Dec. 15, 2010
BY JOSH PATE
KNOXVILLE -- On to Phase 2.
After more than two weeks since wearing pads and making tackles, Tennessee will get back on the practice field Thursday to begin preparations for the Franklin American Mortgage Music City Bowl.
No more classes to deal with. Final exams are over and grades are posted. In fact, the University of Tennessee campus is desolate of students, so there aren't a lot of distractions.
"It's boring," running back Tauren Poole said of being around campus without the rest of the student body. "It's really boring to sit at home and you don't have anything to do."
Poole and the Vols have had things to do. The team has spent these two weeks since the season finale victory against Kentucky by working out and conditioning in what head coach Derek Dooley calls Phase 1 of his four-phased bowl game plan.
The 18 days have been stuffed with seven-on-seven, non-contact drills with teammates passing and catching. The focus has been on the basics.
And before the Vols begin to look at North Carolina, they'll take a look at fundamentals. Thursday's official practice is something of a mini-camp, Dooley said.
"It's a four-practice window of training camp," Dooley said. "We will not do anything at all that relates to our opponent. It's all good-on-good.
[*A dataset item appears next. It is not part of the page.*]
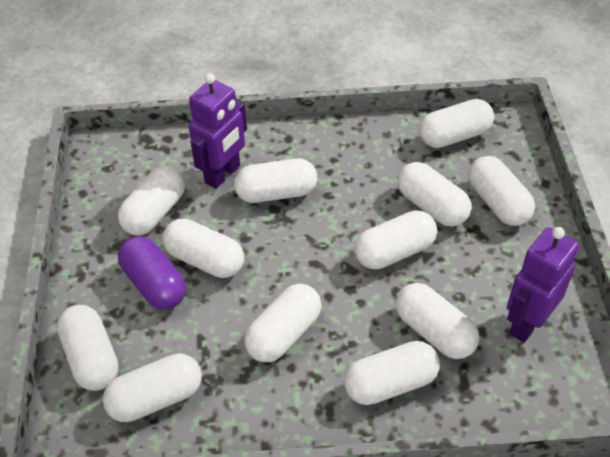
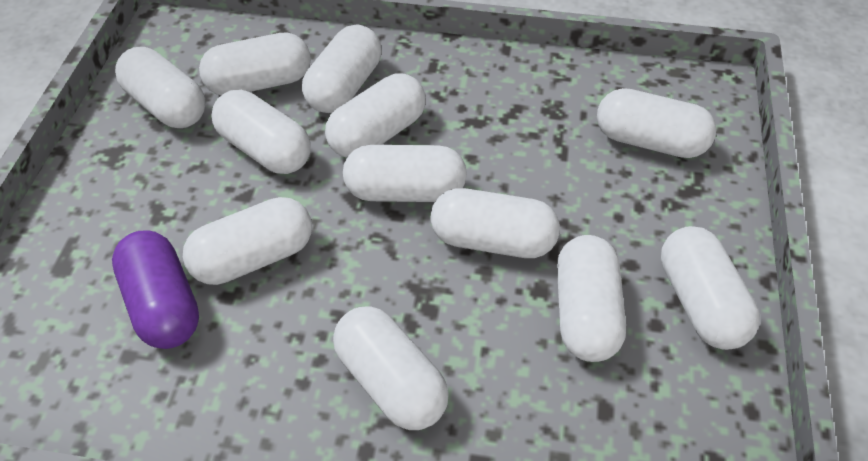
purple robot: [189,73,247,189] [507,227,579,343] = 2 -> none = 0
It's our plays against your defense. We work on a lot of fundamentals. We work on blocking, tackling, catching, throwing, defending - all the basics. This is that opportunity that you really cherish."
After two weeks of not hitting anything, the players will cherish it, too. The mini-camp workouts kept things moving, but without school and homework and exams and even social time with other students that packed the normal routine away from the football complex, the focus could wane.
"I feel like it's been a long time since I've played football," linebacker Nick Reveiz said. "I haven't had the pads on in a while. We're ready to get back to practice and excited about the game. We've gotten through finals and been running and conditioning and doing all that kind of stuff."
The extra time off after the season concluded is not very common. Many teams rush right into bowl preparations. Last year, under former head coach Lane Kiffin, the Vols began practicing the very next week and were on Haslam Field the day of the Southeastern Conference Championship Game getting ready for a trip to the Peach Bowl.
Dooley has a different plan.
With very little depth on this team and loads of freshmen and sophomores in the rotation, the extra practices are beneficial no matter what. But by giving his squad time to rest, heal and refresh, it has the Vols feeling like it's a whole new season again.
"Originally I thought, you know what, I don't want to get rusty," said tight end Luke Stocker. "But after being through the break, your whole body feels like it was during the summer. My whole body has completely recovered. That's what it was designed to do. We're all going to benefit from this schedule and let our body recover. I wasn't feeling too spiffy to finish the season. It wasn't anything that would prevent me from playing, just nagging things. But I feel great now. I'm ready to go."
Added Reveiz: "I thought it was really smart to let all our guys recover. The season is long. It's really 13 weeks of practice as far as game preparations and preseason before that. So you've got bangs and nicks and all that. It was really good to have recovery, and also start conditioning again. When you get this long of a break, it helps you refresh not only your body but your mind."
This schedule also has allowed the players to focus. They concentrated on exam time as the fall semester concluded, without football serving as a distraction from academics. And now with school in the rear-view mirror, the agenda shifts to one thing: the Tar Heels.
"When you think about it, this is what we want," Poole said. "We want to have time to chill and not worry about schoolwork. It definitely gives you a lot of time to focus on football and focus on what's important right now, and that's winning a ball game."
The intensity begins Thursday with four hard-hitting practices over the weekend aimed solely at getting the team back in playing form.
"That mini-camp, we're getting after them," Dooley said. "There's going to be some tackling. It's going to hurt."
Phase 3 begins on Monday, when the team will do a scouting report of North Carolina. It will be just like any other game week this season as the week unfolds through Thursday. The Vols will get two days off for Christmas, and then will meet up in Nashville on Dec. 26 to begin Phase 4. In Phase 4, the team will revisit work from its Tuesday, Wednesday, Thursday practices from the previous week and refine things in final preparations for the game.
"It's a real balance between working them and having them where they feel fresh on game day," Dooley said. "You can be too fresh on game day and you're not ready physically. Or you can be beat down mentally or physically on game day. You're always walking that fine line. It's a hard thing to ever know until they play."
Dooley's approach to bowl preparations, however, has only made the Vols hungry for hard work on the football field.
"There's no secret to being great or winning games," Reveiz said. "We're going to have to put in work. That's what we're going to do this weekend."